Most of us are the result of a traditional learning process because of all the years we spent in school. We are taught and lectured to by teachers, professors or other experts. Even if we have moved up to the Internet Age by viewing webinars, there still is a live instructor lecturing to us. The online learning and distance learning is the next evolutional step in learning, as seen in Figure 1. By using “learning theory” and “experimentation,” classes can now be created and stored for use anytime/anywhere. But this is a science that is more than just prerecorded webinars or audio track on PowerPoint slides. Sociology is applied to the user, on how to keep their attention and measure if they are actually learning anything. 

Distance Learning

The U.S. started all of this after the Vietnam conflict. The military realized the need for continuing education for solders, airmen and sailors. Today, more than 4.6 million hours of distributed learning takes place in the U.S. Military every year, whether on ships, foreign bases or in barracks. In 1987, the United States Distance Learning Association (USDLA) was formed as a nonprofit organization. They support research, development, and dissemination of best-practices across pre-K−12, higher and continuing education, corporate training, military, home schooling, telemedicine, government training and others. This is where the rest of the world is getting their knowledge. 

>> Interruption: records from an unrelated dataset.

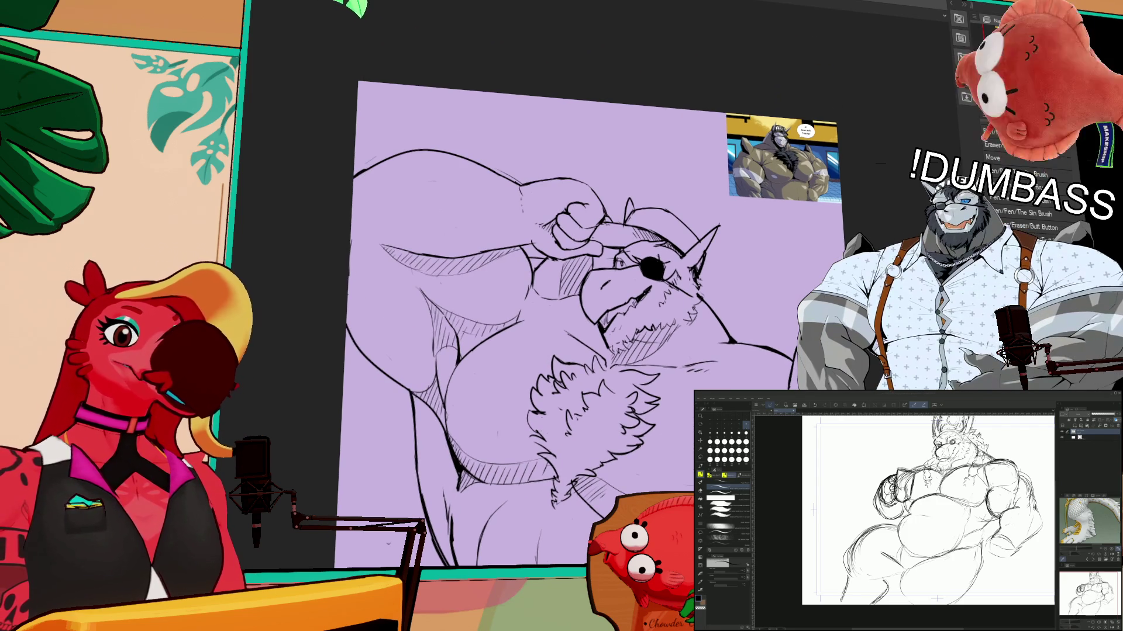
scroll(662, 319, up, 10)
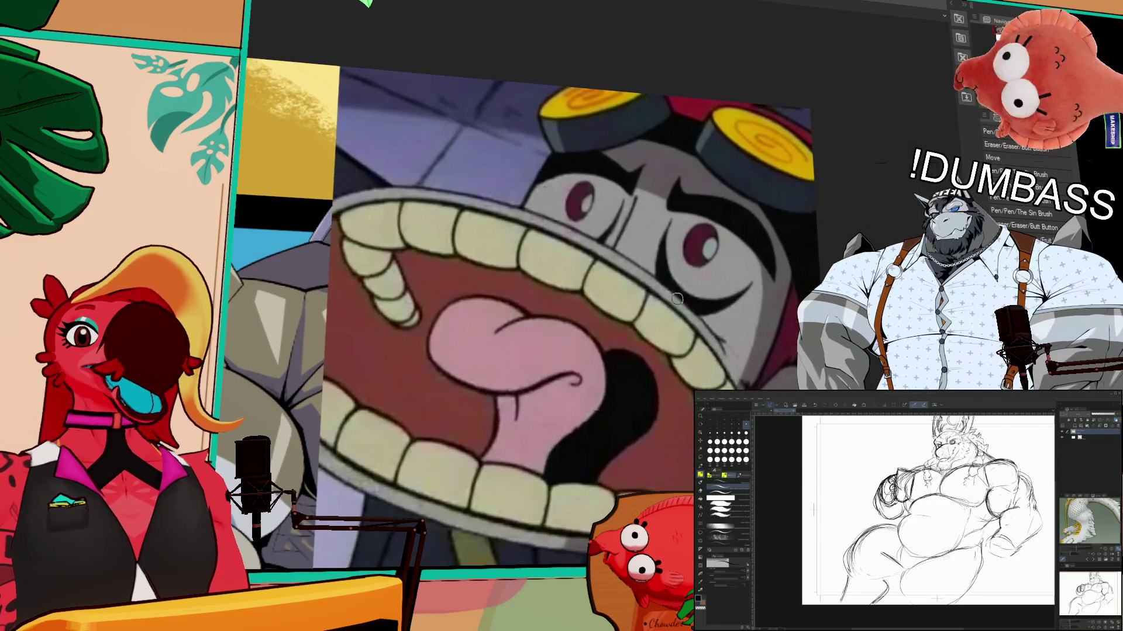
drag(676, 299, 673, 259)
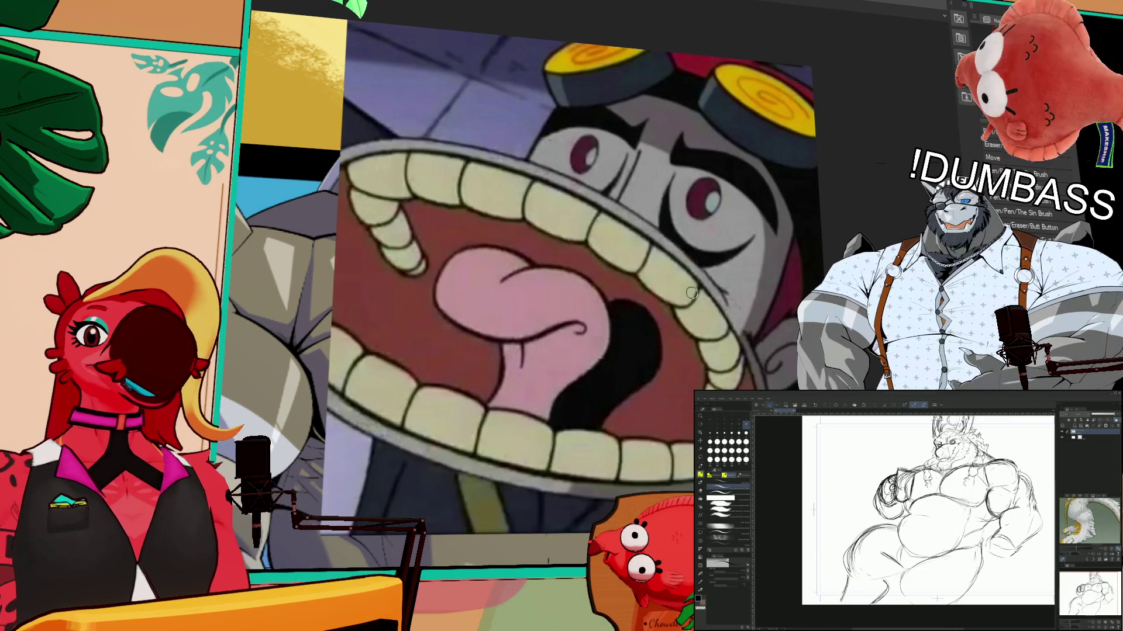
scroll(691, 300, down, 3)
scroll(691, 299, down, 1)
key(Delete)
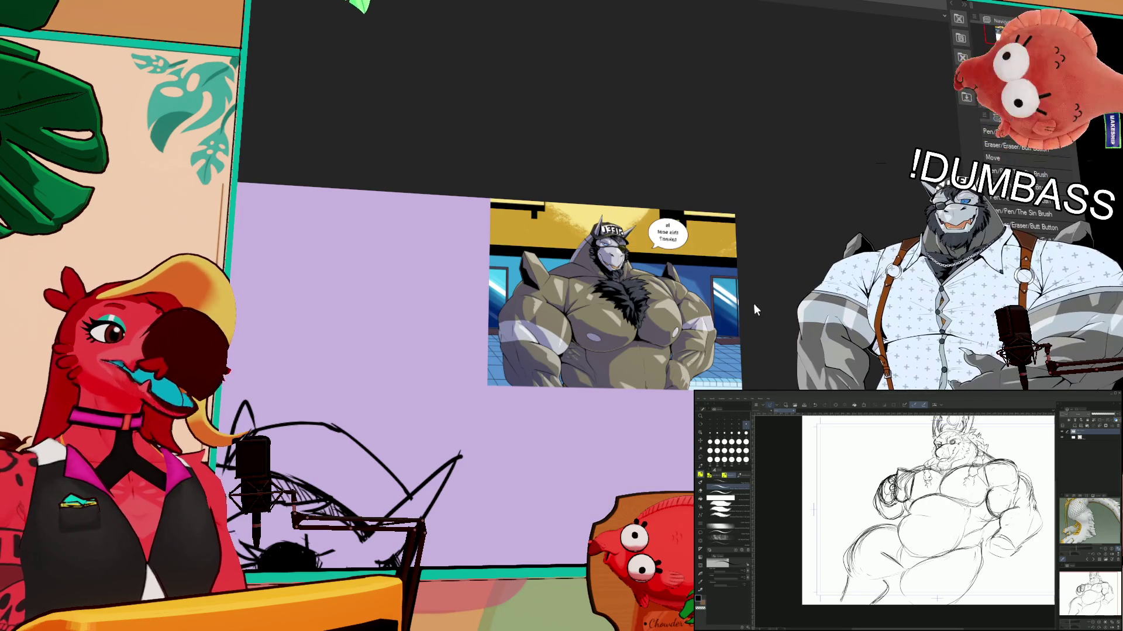
key(ctrl+v)
scroll(611, 276, down, 1)
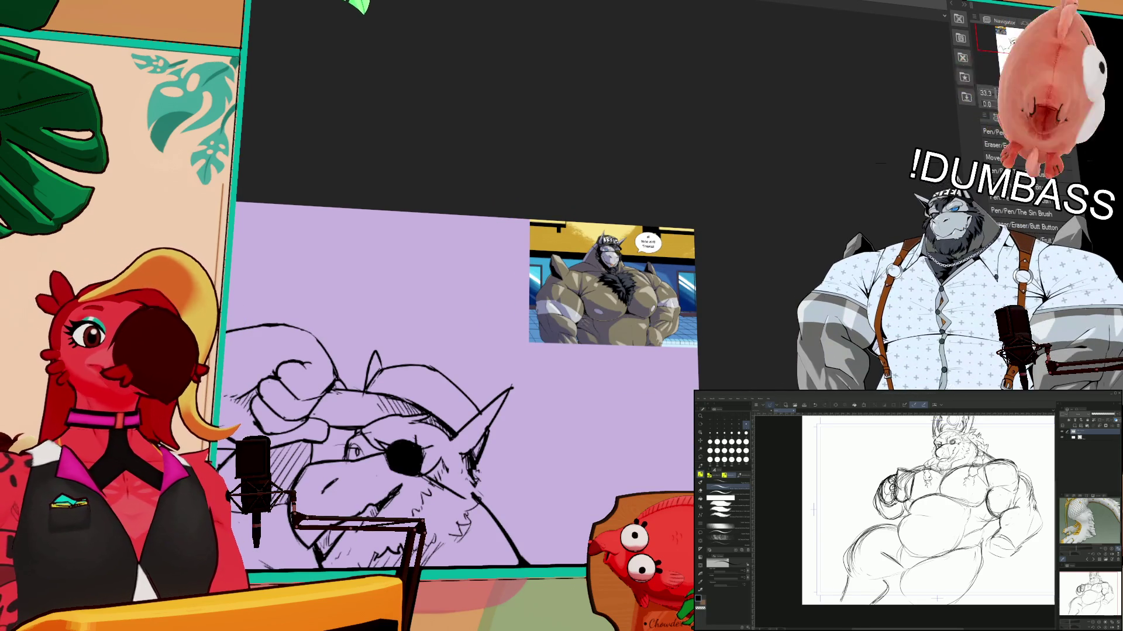
scroll(410, 409, up, 2)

Retooling (upscaling) will require high-tech new skills as well as help and collaboration from industry and universities. A priority is that distance learning must also lead to a meaningful credential, whether it is a certificate of completion, certification or degree. Employers must be active partners. Since 1998, some industries have made great strides in collaborating to develop and provide education and training to their entire industry through industry-based online learning initiatives. Each initiative:

  • Targets both incumbent workers and those new to the industry
  • Partners with carefully selected high-performing online education and training providers and led by a broad-based company coalition
  • Provides curriculum content co-developed by industry and educational experts, and reaches participants nationally and internationally
  • Manages digital resources using the Internet and new learning technologies 

Managing Digital Resources

Management of digital resources is an important part of e-learning. Numerous open source and proprietary software tools are available to assist in the e-learning development process. A few to consider:

  • Plone
  • Atutor
  • Microsoft CMS
  • Eedo Force Ten
  • DSpace


Figure 1: Learning has evolved over time, and the Internet has enabled the emergence and rapid advancement of online learning.

New Technologies

These can be grouped by their action potential, into six categories as seen in Figure 2:

  • Access resources
  • Declare or state Presence (as currently online or in declaring physical proximity through GPS)
  • Expression through tools such as Second Life, podcasting, video (YouTube), Elluminate, or profile features of most social networking site.
  • Creation of new content and resources through blogs, Wikis and social bookmarking (Diigo, Stumble)
  • Interaction with others through asynchronous and synchronous tools like discussion forums, Twitter, Skype, ELGG, etc.
  • Aggregation of resources and relationships through Facebook, iGoogle, Google Reader or NetVibes.


Figure 2: Affordances of emerging technologies[2].